As currently drafted these are likely to have a negative effect on the quantity and quality of PPP transactions in Canada.
CCPPP has drafted a detailed response to the PSAB Exposure Draft (PSAB 3160) to encourage the adoption of standards that strike a fair and balanced approach to the P3 model. Our draft response can be read here.
The Council recommends members voice any concerns they may have and/or add their support to the recommendations the Council is making by the comment period deadline of February 29, 2020.
Your response will enhance the likelihood that fair changes are enacted. The PSAB will make a decision on whether to publish or amend the standards within the next few months.
What You Can Do
Send a Letter: Write to PSAB directly outlining your concerns. We have drafted a suggested form letter, which you may wish to use or modify as you think appropriate. All responses must be sent by February 29, 2020. Details on how to submit letters can be found on the PSAB website.
Send Us Your Comments to include in CCPPP's Official Response: If you have areas of concern you’d like the Council to highlight in its official response to the PSAB, please send your comments to [email protected] with the email subject line Attn: PSAB Changes by January 31, 2020 for consideration.
Call Us with Your Thoughts: CCPPP will also host a call-in session with Nick Hann, the CCPPP board member who has drafted our response, on the PSAB changes on Tuesday, January 28 at 12 noon EST. Call in numbers are: 1.877.969.8433 toll-free within North America or 416.343.2285 in Toronto. The conference ID is 3348083
Quick Read: CCPPP's Concerns on Proposed New PPP Accounting Standards
The PSAB's proposed Exposure Draft is broadly consistent with the International Public Sector Accounting Standard IPSAS 32 in relation to Service Concession Arrangements.
However, this is problematic in a number of important areas and is often modified in practice by other forms of guidance. For example, in Europe the accounting rules set by the European System of Accounts excludes liabilities from public sector balance sheets if the private sector bears most of the project’s risks and rewards.
Key issues can be briefly summarized as:
- There is no recognition of the risk transfer features of PPPs, differences from conventional delivery or the fact that choices between initial capital expenditures and life cycle costs may differ significantly. In most cases this means PPPs will reflect a higher capitalization of assets and liabilities (which affects government budgeting) than conventional delivery. This will discourage the use of high quality PPP transactions.
- There is no distinction made between availability payment projects and those in which the private sector collects user pay revenue streams. User pay demand risk transactions will be consolidated on government balance sheets reflecting a liability equivalent to the forecast revenues. This will significantly discourage the use of user pay PPP transactions.

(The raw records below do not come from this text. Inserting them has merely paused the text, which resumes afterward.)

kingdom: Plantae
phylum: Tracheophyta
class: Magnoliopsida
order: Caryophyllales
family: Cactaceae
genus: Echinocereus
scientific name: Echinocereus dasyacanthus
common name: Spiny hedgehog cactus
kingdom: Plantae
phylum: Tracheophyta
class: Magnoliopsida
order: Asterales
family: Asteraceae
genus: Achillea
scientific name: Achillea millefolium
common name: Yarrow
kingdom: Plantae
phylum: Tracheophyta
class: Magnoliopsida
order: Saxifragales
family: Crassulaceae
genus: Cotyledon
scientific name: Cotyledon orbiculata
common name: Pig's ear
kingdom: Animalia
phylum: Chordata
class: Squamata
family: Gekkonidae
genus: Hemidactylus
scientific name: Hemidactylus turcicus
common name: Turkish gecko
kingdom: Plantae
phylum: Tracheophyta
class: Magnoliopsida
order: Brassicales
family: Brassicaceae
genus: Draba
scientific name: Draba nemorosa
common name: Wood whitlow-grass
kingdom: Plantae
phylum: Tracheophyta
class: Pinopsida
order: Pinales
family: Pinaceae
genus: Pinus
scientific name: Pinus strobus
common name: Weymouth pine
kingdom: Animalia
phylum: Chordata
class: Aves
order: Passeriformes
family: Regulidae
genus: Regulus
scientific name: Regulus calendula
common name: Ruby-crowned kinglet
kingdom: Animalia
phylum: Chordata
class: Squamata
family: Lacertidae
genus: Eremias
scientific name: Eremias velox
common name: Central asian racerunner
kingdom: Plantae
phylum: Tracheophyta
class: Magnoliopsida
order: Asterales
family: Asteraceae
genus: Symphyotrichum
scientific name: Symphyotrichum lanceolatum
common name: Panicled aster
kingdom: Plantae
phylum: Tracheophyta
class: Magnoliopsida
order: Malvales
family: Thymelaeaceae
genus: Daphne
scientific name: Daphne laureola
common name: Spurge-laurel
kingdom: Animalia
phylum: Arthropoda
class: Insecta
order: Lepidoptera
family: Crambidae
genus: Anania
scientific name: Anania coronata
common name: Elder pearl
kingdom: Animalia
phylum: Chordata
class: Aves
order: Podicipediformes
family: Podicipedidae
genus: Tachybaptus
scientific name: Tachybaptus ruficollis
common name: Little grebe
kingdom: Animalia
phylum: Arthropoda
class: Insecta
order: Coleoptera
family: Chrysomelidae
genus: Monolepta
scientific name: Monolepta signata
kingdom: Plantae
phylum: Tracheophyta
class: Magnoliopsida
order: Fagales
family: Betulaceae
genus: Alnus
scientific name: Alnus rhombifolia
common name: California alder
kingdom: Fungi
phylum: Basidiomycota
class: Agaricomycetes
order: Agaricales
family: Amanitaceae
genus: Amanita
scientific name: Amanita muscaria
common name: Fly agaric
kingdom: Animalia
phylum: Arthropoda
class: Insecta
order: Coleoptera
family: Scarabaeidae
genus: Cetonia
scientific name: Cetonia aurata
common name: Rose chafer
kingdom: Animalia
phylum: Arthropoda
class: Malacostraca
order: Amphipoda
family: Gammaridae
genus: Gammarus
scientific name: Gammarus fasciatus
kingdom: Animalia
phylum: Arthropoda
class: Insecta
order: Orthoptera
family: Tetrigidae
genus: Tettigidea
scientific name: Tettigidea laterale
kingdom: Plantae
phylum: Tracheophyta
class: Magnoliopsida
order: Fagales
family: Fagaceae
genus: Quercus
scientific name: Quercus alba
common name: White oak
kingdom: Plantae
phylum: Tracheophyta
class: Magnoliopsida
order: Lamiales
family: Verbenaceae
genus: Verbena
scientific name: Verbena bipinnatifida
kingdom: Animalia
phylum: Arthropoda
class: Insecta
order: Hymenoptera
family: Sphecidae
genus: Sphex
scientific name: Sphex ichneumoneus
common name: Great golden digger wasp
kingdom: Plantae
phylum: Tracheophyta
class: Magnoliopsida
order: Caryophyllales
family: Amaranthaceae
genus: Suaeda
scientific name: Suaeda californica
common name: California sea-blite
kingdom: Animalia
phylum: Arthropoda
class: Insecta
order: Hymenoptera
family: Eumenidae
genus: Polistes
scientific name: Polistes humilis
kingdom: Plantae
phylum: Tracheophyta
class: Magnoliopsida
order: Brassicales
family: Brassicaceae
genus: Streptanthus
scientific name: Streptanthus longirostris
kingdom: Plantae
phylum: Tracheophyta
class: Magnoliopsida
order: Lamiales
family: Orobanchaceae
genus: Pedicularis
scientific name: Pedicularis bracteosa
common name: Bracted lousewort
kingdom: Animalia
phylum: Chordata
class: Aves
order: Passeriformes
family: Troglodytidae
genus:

- Overall under the proposed Exposure Draft the accounting treatment for the following transactions would be the same (assuming the same construction cost):
- A Design-Build of a road, paid entirely by government through milestone construction payments and/ or substantial completion payments (DBF);
- An availability payment based PPP concession with performance-based payments made over 30 years (DBFOM);
- A user pay transaction, where no payments are made directly by government but revenues are created by the right to levy a charge on users.